Language & Translation Notes
Stranger and sojourner. The pair ger we-toshav in Gen 23:4 names two related but distinct categories in Israelite legal vocabulary. The ger — usually translated “stranger” or “sojourner” — is a resident alien with limited civic standing; the legal protections that develop later for the ger (Exodus 22:21↗, Leviticus 19:33–34↗, and the great refrain “for ye were strangers in the land of Egypt”) presuppose this category. The toshav names a temporary dweller without permanent claim. By naming himself with both words, Abraham acknowledges his precise legal vulnerability before the Hittites — he has no inherited claim to the land, no kinship-based legal standing — and presses the request that his status be regularized for at least the small matter of a grave. Hebrews 11 takes the Hebrew terms and reads them, in the long view, as the believer’s posture toward this earth: the patriarchs were “strangers and pilgrims” not by accident but by faith.

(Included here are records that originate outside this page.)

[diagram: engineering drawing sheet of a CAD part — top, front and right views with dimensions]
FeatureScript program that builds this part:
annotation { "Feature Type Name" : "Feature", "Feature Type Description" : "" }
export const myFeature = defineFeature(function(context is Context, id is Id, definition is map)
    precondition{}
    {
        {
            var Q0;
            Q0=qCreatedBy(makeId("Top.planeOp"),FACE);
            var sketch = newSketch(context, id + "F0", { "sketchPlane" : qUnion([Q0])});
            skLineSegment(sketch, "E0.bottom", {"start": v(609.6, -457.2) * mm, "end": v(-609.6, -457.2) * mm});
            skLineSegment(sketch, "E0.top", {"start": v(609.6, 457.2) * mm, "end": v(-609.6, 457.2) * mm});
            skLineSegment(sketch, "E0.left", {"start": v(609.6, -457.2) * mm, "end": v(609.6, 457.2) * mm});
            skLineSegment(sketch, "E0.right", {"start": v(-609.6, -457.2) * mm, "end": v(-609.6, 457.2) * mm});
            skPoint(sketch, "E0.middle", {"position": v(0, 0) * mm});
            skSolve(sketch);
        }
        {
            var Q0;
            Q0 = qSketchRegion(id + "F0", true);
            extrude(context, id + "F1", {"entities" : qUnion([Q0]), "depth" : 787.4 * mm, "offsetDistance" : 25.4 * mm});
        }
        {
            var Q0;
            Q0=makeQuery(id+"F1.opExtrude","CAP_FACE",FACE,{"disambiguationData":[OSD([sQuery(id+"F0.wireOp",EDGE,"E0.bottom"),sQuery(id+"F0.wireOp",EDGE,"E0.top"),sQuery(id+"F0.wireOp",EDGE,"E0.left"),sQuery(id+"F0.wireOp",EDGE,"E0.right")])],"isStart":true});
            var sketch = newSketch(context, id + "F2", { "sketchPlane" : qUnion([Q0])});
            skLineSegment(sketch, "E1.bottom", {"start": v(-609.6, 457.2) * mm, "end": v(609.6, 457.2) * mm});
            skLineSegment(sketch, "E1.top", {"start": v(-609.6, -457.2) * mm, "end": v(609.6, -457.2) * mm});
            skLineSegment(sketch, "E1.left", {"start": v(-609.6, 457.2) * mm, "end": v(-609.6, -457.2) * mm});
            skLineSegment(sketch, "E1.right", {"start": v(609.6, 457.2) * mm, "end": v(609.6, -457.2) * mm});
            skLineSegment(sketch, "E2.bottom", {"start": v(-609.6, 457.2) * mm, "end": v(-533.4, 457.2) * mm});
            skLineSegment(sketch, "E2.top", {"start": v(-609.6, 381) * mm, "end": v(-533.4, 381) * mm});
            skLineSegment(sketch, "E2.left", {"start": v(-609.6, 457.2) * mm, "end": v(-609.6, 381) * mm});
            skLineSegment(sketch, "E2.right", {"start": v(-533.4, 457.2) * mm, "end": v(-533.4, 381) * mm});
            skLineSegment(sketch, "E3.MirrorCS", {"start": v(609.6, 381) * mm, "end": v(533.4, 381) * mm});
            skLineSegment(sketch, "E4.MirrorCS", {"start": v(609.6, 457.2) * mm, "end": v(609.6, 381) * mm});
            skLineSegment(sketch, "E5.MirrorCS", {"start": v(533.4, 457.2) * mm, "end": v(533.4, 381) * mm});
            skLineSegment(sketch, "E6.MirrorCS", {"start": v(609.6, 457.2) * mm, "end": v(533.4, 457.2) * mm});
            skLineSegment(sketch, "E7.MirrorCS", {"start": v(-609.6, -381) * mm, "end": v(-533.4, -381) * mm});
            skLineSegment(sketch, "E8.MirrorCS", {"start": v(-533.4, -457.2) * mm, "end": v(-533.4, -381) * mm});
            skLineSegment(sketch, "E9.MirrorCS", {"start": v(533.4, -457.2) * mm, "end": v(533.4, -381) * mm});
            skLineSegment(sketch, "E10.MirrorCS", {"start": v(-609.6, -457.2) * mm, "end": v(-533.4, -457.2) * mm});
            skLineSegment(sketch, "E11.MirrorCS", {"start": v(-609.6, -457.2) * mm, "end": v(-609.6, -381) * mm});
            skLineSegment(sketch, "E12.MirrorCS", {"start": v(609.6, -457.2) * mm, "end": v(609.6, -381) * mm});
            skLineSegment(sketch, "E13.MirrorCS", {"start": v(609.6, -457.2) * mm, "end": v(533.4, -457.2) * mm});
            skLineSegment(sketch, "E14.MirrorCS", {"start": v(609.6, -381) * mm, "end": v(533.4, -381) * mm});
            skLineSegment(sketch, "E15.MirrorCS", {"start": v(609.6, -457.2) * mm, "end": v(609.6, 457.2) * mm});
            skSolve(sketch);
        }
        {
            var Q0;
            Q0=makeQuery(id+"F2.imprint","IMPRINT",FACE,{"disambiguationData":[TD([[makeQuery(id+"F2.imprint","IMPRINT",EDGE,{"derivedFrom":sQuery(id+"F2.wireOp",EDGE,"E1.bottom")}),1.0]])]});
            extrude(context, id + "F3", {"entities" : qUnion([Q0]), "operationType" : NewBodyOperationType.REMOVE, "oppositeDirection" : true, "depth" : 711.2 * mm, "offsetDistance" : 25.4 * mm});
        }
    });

The legal-negotiation pattern. The exchange between Abraham and Ephron is among the clearest biblical windows onto ANE bargaining etiquette. The opening “I give thee” is not unconditional generosity but a formal courtesy: the gift-offer initiates negotiation, is expected to be declined in favor of formal purchase, and the price is named in the second round. The buyer who would have accepted the gift would have left himself open to the seller’s later claim of unpaid debt or to the seller’s heirs reclaiming the land; only the recorded sale, weighed out in public, witnessed, and described in deed-like detail, secured legal title. The Genesis text takes care to record each of these features — the public gate-venue, the named witnesses (“the sons of Heth”), the formal price, the boundary description with the trees included — because what is being established is the legal sureness that the rest of the chapter, and the rest of Genesis, will rely on.